For the first time, a group of scientists at the National Institute of Child Health and Human Development (NICHD) have identified a genetic irregularity associated with the development of both uterine fibroids and keloids. Dr. William Catherino and colleagues at the NICHD Pediatric and Reproductive Endocrinology Branch determined that for both conditions, the extracellular matrix protein, dermatopontin, is present at abnormally low levels. This finding serves not only to illuminate how uterine fibroids and keloids develop, but also to suggest important new avenues for treatment. Statistics suggest that at least 25% of U.S. women experience symptoms of uterine fibroids, or leiomyomas, during their reproductive years. Essentially, fibroids are noncancerous growths or lumps of muscle and fibrous tissue that can develop in the uterine wall tissue. The three main types are submucosal (develop just underneath uterine wall), intramural (develop between muscles of the uterus), and subserosal (develop on the outside of the uterus). Though they often produce no symptoms, some women with uterine fibroids experience reproductive problems, pain during sex, lower back pain, frequent urination, or heavy or painful periods. In turn, keloids manifest as a thick overgrowth of scar tissue that can develop as a wound heals.
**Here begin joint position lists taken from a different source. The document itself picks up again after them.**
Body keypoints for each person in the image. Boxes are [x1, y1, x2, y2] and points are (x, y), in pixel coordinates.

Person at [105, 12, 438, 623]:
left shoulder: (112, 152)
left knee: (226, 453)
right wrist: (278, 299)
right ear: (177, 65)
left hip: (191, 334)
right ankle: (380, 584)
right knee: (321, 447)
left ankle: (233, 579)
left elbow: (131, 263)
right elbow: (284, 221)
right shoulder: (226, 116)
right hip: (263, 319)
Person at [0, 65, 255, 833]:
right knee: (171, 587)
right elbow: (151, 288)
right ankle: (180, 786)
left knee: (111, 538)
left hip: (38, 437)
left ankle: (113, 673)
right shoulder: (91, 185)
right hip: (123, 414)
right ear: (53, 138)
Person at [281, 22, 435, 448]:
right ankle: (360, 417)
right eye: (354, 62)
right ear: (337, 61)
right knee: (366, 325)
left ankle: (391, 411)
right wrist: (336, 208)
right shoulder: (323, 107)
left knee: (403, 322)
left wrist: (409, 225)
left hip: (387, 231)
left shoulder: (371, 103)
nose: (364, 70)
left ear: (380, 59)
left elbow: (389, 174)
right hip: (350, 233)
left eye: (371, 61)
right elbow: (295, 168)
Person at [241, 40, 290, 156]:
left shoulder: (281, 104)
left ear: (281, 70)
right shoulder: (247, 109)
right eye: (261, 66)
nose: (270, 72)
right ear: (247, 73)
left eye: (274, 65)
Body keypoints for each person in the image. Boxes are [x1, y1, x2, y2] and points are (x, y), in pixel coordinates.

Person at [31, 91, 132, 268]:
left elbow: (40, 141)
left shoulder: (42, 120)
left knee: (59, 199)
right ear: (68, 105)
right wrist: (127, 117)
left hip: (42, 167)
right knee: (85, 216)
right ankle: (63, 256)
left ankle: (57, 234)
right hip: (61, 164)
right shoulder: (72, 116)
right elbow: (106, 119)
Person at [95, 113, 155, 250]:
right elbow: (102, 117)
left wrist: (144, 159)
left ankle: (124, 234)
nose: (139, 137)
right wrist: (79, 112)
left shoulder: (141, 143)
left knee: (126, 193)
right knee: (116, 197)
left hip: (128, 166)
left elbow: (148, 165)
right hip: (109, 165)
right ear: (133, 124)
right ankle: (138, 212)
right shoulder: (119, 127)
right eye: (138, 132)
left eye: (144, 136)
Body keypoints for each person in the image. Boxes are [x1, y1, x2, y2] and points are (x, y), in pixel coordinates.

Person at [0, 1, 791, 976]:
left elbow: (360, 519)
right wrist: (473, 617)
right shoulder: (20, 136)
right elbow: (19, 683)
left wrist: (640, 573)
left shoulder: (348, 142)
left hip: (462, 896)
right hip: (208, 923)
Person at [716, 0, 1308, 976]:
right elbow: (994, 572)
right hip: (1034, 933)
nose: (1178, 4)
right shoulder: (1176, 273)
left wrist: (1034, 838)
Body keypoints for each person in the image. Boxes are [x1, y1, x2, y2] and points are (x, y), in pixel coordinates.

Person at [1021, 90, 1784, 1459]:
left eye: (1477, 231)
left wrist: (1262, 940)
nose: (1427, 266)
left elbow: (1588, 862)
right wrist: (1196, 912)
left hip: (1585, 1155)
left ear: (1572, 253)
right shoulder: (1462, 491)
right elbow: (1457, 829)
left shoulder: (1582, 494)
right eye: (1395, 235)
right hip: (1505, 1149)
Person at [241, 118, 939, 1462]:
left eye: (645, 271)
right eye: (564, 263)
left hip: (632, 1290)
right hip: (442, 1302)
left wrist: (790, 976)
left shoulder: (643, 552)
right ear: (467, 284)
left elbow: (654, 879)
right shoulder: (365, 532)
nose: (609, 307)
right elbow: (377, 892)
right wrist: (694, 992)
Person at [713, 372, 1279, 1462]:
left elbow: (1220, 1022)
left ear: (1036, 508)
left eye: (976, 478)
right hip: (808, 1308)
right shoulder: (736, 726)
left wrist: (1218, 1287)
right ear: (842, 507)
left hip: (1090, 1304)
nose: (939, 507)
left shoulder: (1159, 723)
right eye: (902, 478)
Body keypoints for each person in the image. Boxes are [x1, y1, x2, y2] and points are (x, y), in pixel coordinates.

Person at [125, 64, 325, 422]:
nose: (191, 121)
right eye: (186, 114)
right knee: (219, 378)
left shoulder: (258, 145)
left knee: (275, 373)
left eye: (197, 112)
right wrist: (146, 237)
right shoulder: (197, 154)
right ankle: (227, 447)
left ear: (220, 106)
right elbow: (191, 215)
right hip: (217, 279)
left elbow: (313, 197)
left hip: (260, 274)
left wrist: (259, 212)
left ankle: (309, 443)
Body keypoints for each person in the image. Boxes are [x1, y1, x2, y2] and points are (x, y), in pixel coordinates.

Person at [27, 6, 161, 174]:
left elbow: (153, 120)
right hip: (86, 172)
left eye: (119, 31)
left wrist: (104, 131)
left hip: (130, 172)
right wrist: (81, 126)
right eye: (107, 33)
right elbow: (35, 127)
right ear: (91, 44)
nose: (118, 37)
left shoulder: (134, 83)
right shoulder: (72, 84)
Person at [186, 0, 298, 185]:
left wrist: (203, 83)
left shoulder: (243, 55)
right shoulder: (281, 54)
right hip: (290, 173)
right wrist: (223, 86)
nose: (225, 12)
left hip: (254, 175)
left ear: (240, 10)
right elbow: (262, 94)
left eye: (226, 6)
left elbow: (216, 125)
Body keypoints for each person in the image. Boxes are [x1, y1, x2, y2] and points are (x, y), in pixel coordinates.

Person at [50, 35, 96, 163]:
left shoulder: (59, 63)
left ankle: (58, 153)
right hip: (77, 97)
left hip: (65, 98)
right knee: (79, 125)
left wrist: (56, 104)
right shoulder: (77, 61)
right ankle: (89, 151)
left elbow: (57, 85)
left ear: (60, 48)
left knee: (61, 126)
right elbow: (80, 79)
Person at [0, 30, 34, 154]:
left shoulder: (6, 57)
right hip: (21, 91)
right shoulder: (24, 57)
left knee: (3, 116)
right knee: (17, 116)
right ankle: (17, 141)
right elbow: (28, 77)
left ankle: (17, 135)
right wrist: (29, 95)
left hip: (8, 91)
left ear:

There had long been hints that uterine fibroid development had a genetic basis: there is often a family history; African American women are 3.3 times more susceptible; and Asian American women are at lower risk. Catherino’s team therefore undertook a comparison of genes expressed in normal uterine tissue (myometrium) with those expressed in uterine fibroid tissue. Uterine fibroids are known to be responsive to the presence of estrogen. Although the prevailing school of thought suggested that they would discover variations involving estrogen-related genes, instead the differences appeared in the extracellular-matrix proteins, and in particular for dermatopontin, a collagen-binding protein. The extracellular matrix consists of the substances between cells, which provides a structural framework for the cells. Dermatopontin, a protein, is one of these substances. Collagen, an important structural protein is another. The amount of dermatopontin was low or under-expressed in the uterine fibroid tissue regardless of fibroid size or location, patient race or age.
In general, extracellular-matrix proteins such as dermatopontin serve as a lattice to anchor cells, checking their growth and maintaining their position. A deficiency of dermatopontin would permit less regulated uterine tissue growth and the development of fibroids. Once Catherino et al. identified the genetic support for extracellular-matrix protein irregularities, closer scrutiny of tissues revealed visible disorder in the collagen fibril orientation. Notably, this exact same scenario was replicated in keloids, which share the same demographic patterns as uterine fibroids. Further solidifying this link, yet another gene impacting the extracellular-matrix was found at increased levels in both uterine fibroid and keloid tissues.
It is clear that from a treatment perspective, this is an important advance in understanding the biology of fibroids and keloids and this information could lead to new treatments for these conditions. According to the Center for Disease Control and Prevention, uterine fibroids are the single greatest reason women choose to undergo hysterectomies, accounting for approximately 180,000 procedures annually in the U.S. Other conventional treatment approaches include pain medication or myomectomy (removal of fibroids only, rather than the full uterus). As scientists make further progress uncovering the genetic basis for these conditions however, less invasive and more effective treatments may become available in the future.